Entre birras y cub nos dedicamos a la pesca, en varias de sus vertientes. El primer día me libré del madrugón porque aquí estaba el tercer francés llamado Nicolas que conozco en los tres helpx compartidos que he tenido. Debieron hacer una buena cosecha de nicolases aquel año en que Arconada hizo aún más grande a Platini. El caso es que el francés se fue a pescar con Douglas esa primera mañana, y el muy mamón tuvo la inmensa suerte de ver orcas al amanecer, a escasos diez metros de la barca. Puto gabacho.
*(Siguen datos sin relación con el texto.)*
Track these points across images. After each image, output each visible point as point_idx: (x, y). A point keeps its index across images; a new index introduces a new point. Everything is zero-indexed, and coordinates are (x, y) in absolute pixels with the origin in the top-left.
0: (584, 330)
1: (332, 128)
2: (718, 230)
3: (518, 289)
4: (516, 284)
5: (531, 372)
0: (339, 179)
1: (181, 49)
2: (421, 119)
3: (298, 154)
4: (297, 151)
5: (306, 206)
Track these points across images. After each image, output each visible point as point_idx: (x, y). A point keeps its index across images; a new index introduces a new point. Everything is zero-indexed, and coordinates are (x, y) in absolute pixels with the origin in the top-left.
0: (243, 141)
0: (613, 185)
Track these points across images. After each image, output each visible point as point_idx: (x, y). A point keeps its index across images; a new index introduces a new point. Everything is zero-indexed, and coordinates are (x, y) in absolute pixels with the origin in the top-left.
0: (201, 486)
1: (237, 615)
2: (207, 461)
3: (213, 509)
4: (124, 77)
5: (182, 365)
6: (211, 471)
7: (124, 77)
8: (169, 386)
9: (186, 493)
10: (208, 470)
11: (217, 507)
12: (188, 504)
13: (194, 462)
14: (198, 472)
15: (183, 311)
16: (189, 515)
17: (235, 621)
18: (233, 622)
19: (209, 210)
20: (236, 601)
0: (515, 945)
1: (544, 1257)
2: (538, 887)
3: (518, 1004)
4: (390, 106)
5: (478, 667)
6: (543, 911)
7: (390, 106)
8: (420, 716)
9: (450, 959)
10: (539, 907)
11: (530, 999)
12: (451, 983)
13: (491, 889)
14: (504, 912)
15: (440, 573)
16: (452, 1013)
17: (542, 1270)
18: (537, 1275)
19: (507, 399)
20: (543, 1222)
Según nuestro anfitrión solo vienen por aquí una o dos veces al año, y él mismo las ha visto en contadas ocasiones. Desayunamos pescado -creo que por primera vez en mi vida- con ajo, cebolla y zanahorias, y el francés se piró a casa de unos vecinos a currar esta semana. Una pena, porque me había caído genial, y siempre es más divertido cuando hay otros helpers.

Al día siguiente llegó mi turno en la barca. En pie a las 5.45 de la mañana, una niebla que pinchaba y toda esperanza de avistamiento de orcas esfumada. Puto gabacho. Poco a poco se fue levantando la niebla y dio paso a un panorama espectacular, un puerto natural rodeado de colinas verdes. Precioso.
Mi curro en popa estuvo a la altura de los más grandes que he tenido por aquí, aquel esquilar ovejas, reunir el ganado con una vara o pilotar la moto de agua. Douglas recogía las redes poco a poco, echaba los peces a un cubo vacío y yo los recogía con mis manitas, los destripaba con un cuchillo, arrojaba las vísceras al mar y los metía en otro cubo de agua limpia. La mueca de asco al leer este párrafo me sale hasta a mí que lo estoy escribiendo. Hace no demasiados meses me ofrecen una carretilla de lingotes de oro por destripar peces vivos y ni la miro. Ya ves, la experiencia fue genial y sólo tuve que luchar contra la pena que me produce la agonía de los pobres bichos fuera del agua. Incluso una vez destripados siguen moviéndose, deslizándose y coleteando en busca de un camino de vuelta al agua. Bastante espeluznante. Pero este es su medio de vida, y yo estaba ahí para ayudar, no para juzgar.

Recogimos ciento una platijas esa mañana, y varios peces de otro tipo que no me acuerdo de cómo se llaman. Volví a currarme el desayuno con ajito y cebolla, y por la tarde fuimos a vender la mercancía a la carretera. Como los melones en España, pusimos un par de carteles a ambos lados de la calzada y allí nos plantamos, con la barca en el remolque y las neveritas repletas de pescado del día. Volaron en dos horas. 


Me contaron que antes vendían para una gran empresa, y Douglas salía a pescar a diario. Estaba molido y no eran felices. Decidieron pescar menos y ganar menos también, y ahora están encantados con su pequeño negocio. Como ellos mismos dicen: “Nosotros somos felices, hacemos felices a la gente y los peces son más felices porque pescamos menos que antes”. Aún así a mí me parece un curro bestial. Lleva dos días lloviendo sin parar, así que nos hemos dedicado a hacer redes. Cada red, de unos 100 metros de longitud, tarda en hacerse unas 6 horas si está él solo. Saca una media de 30 peces por red, que son 10 kg de pescado, y lo venden a 10 $/kg. Descontando el gasto en material, licencias y tal no sale muy a cuenta yo creo. Pero son felices y, al final, es lo único que importa.